Easy to Scam, Tough to Stop
Timothy Isaac declined to respond to Leafly’s attempts to contact him. He did release a statement to High Times, though, in which he expressed remorse over his customers’ bad experiences. Isaacs re-emphasized his position that he “never sanctioned” the use of Williams’ name or image:
“We are truly sorry to Mr. Williams and anyone who purchased our CBD Oil products if they were misled into believing that Mr. Williams had endorsed or was otherwise affiliated with these products. I used affiliate networks and affiliate publishers to promote my products and several of them apparently used Mr. Williams’ name and image without permission, although I did not direct them to do so.”
In an age when online culpability is perhaps the slipperiest fish of all, the work of holding online marketers and fake-CBD sellers to account is likely just beginning.
Products containing toxic substances, unwanted adulterants, or simply no CBD have been around for years. FDA tests of CBD products in 2015 and 2016 found massive disparities between the CBD promised on the label (a lot) and the CBD found in the bottle (almost none). Until recently, regulators haven’t been interested in getting involved. In fact, the FDA just held its first public hearing on CBD last week.
Williams Will Keep Fighting
For Montel Williams, this current state of the CBD marketplace gives him all the more reason to fight back against bad operators.

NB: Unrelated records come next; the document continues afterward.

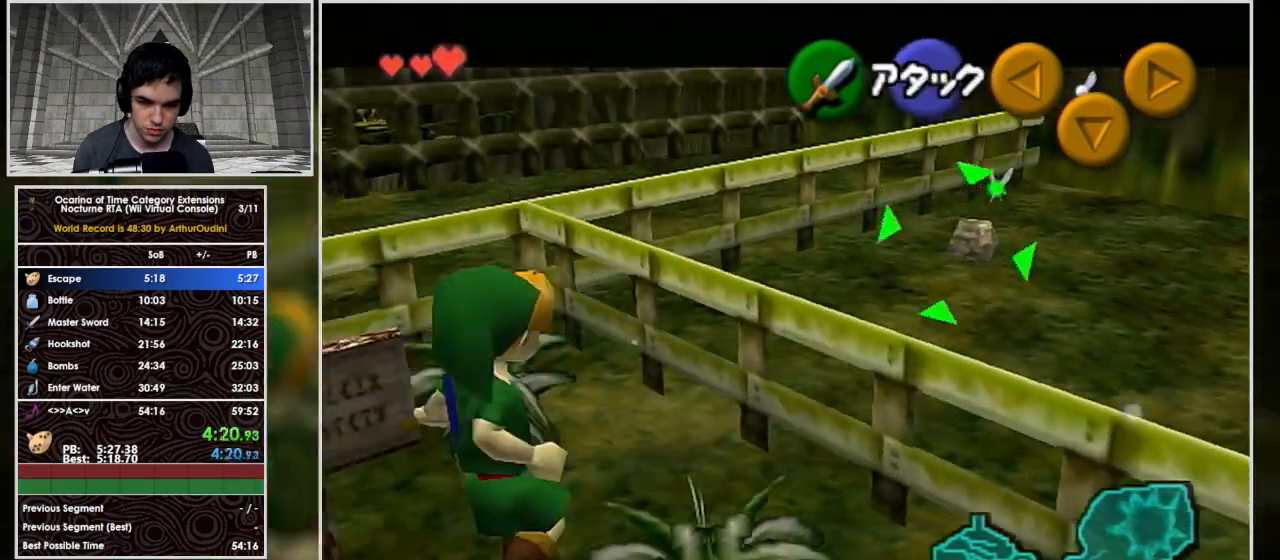
{"buttons": ["L1"], "left_stick": "left", "right_stick": "center", "events": [[100, "A", "up"], [200, "left_stick", "center"], [500, "left_stick", "left"]]}
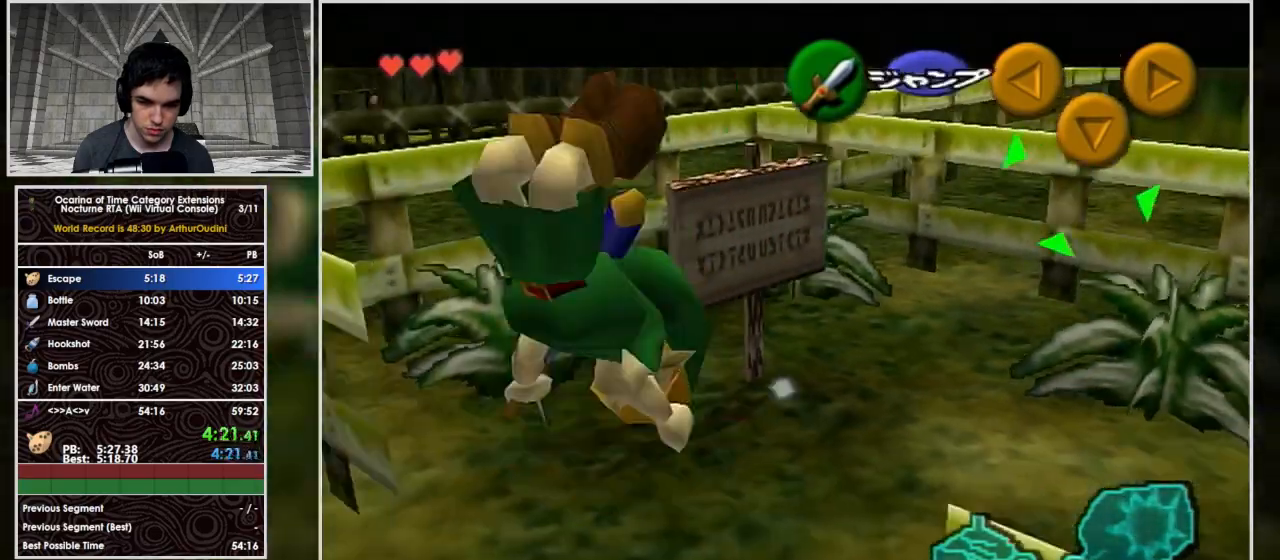
{"buttons": ["L1"], "left_stick": "center", "right_stick": "center", "events": [[33, "A", "down"], [233, "A", "up"], [233, "left_stick", "center"]]}
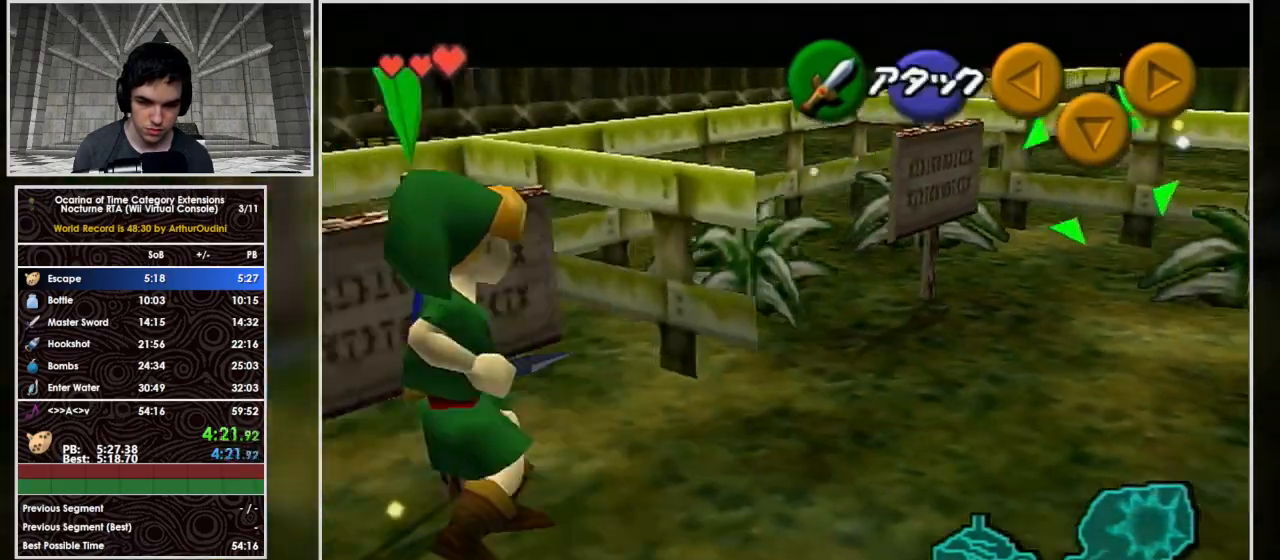
{"buttons": ["L1"], "left_stick": "down-left", "right_stick": "center", "events": [[233, "left_stick", "down-left"], [267, "A", "down"], [467, "A", "up"]]}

“I’m glad we decided to go ahead stand our ground,” Williams told me recently. “For some reason, a lot of celebrities and big brands have decided it’s the cost of doing business. But it’s not the cost of doing business. It’s your name.”
'A lot of celebrities and big brands have decided it's the cost of doing business. But it's not the cost of doing business. It's your name.'
“If more and more names and companies step up to the plate and fight this battle in court, then people who mislead the public will run, and we will convince more judges that this is a viable argument. If they don’t think the industry cares, they won’t take time to put pressure on [bad operators], either. It is an expensive proposition to wage a war again these perpetrators, but much more of an expensive proposition to have your name and brand sullied, and people putting trash in the marketplace in your name.”
“The cost of stopping scammers is high for now, but if enough of us band together and say ‘Enough is enough,’ we will take away their war chest—the money they get from scamming people—then they won’t be able to fight anymore.”
Until CBD products are safe and accessible across the country, consumers must also be ready to band together, do their research, and say, “Enough is enough” to the industry and people whose job it is to pass laws on our behalf.